- Un problème médical a contraint le retour prématuré de l'équipage Crew-11 de l'ISS.
- L'état de l'astronaute malade est stable, mais les moyens sur place étaient insuffisants.
- La vie en orbite reste un défi pour le corps : microgravité, perturbation du rythme circadien, stress...
C’est une première dans l’histoire de la Station spatiale internationale (ISS) : le retour anticipé de l’intégralité d’un équipage pour des raisons médicales – en l’occurrence un problème de santé de l’un des quatre astronautes. En plus de 25 ans d’opérations spatiales continues vers l’ISS, jamais une mission n’avait été confrontée à cette situation. Un épisode qui rappelle que, dans l’espace, la santé reste un enjeu vital. Comment se soigne-t-on en orbite à 400 km au-dessus de la Terre ?
3.000 kits médicaux et 200 molécules à disposition
Le 15 janvier, à 9h45 (heure de Paris), la capsule Dragon de l’entreprise SpaceX amerrissait au large de la Californie avec à son bord les quatre membres de la mission Crew-11 : les Américains Mike Fincke et Zena Cardman, le Russe Oleg Platonov et le Japonais Kimiya Yui, âgés de 38 à 58 ans. Un retour anticipé, après 167 jours dans l’espace, qui serait dû à un "problème médical grave" touchant l’un d’eux, comme l’a déclaré le patron de la NASA, Jared Isaacman, lors d’une conférence de presse. Il a souligné que cela "aurait pu se produire sur Terre, en dehors de l’environnement de microgravité" dans lequel vivent les occupants de l’ISS, et que l’astronaute concerné "va bien".

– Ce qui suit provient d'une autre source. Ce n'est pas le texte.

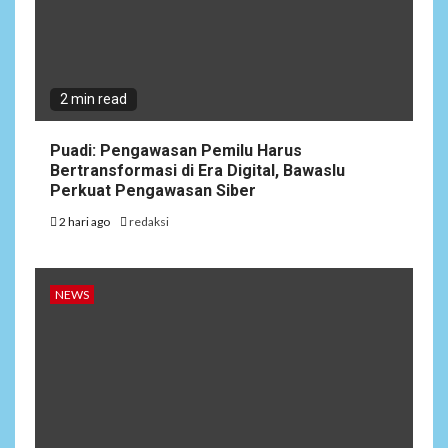
2 min read
Puadi: Pengawasan Pemilu Harus
Bertransformasi di Era Digital, Bawaslu
Perkuat Pengawasan Siber
2 hari ago
redaksi
NEWS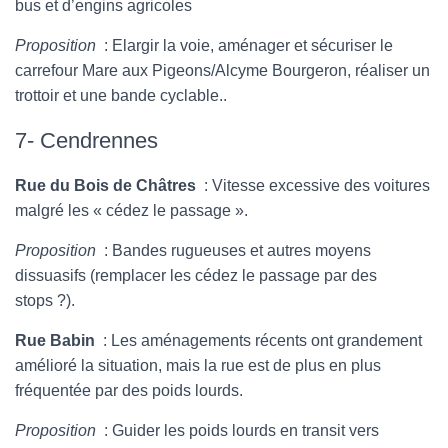
bus et d’engins agricoles
Proposition
: Elargir la voie, aménager et sécuriser le
carrefour Mare aux Pigeons/Alcyme Bourgeron, réaliser un
trottoir et une bande cyclable..
7- Cendrennes
Rue du Bois de Châtres
: Vitesse excessive des voitures
malgré les « cédez le passage ».
Proposition
: Bandes rugueuses et autres moyens
dissuasifs (remplacer les cédez le passage par des
stops ?).
Rue Babin
: Les aménagements récents ont grandement
amélioré la situation, mais la rue est de plus en plus
fréquentée par des poids lourds.
Proposition
: Guider les poids lourds en transit vers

Si son identité et la nature du mal sont restées confidentielles, les 3.000 kits médicaux et les quelque 200 molécules disponibles dans la pharmacie de l’ISS n’ont pas suffi à en venir à bout. D’où le rapatriement de l’astronaute et ses compagnons, pour lui prodiguer des soins adaptés. Selon le médecin-chef de la NASA, James Polk, "nous disposons d’un ensemble très performant d’équipements médicaux à bord de l’ISS, mais nous n’avons pas tout le matériel dont je disposerais aux urgences, par exemple, pour effectuer l’examen complet d’un patient".
Bien que les astronautes soient soumis à des critères de sélection physiques et psychologiques extrêmement rigoureux, la vie en orbite reste un défi pour le corps humain : accélérations intenses au décollage, microgravité, perturbation du rythme circadien, stress... L'impesanteur affecte notamment la masse musculaire et la circulation sanguine et, pour contrer ces effets, les astronautes s'imposent deux heures d'exercice physique par jour, rappelle ICI (ex-France Bleu). Ils bénéficient également de téléconsultations sécurisées avec des médecins restés sur la terre ferme.
Des protocoles de rapatriement stricts
Sur l’ISS, si un membre de l’équipage doit être rapatrié, ses coéquipiers sont tenus de l’accompagner : impossible de laisser un astronaute sans vaisseau de retour, sans "canot de sauvetage". Cette règle de sécurité stricte a donc entraîné la fin prématurée de la mission Crew-11, initialement prévue jusqu’à mi-février. Les mots du pilote Mike Fincke sur LinkedIn résument bien la situation : "C’est la bonne décision, même si elle est douce-amère".
Durant leur séjour de plusieurs mois dans l’ISS, les quatre astronautes devaient, comme leurs prédécesseurs, mener diverses missions scientifiques, allant de l’étude de la division cellulaire des plantes aux cellules souches humaines et même à la simulation de scénarios d’alunissage, dans le cadre du programme Artemis de la NASA, qui prévoit le retour des Américains sur la Lune.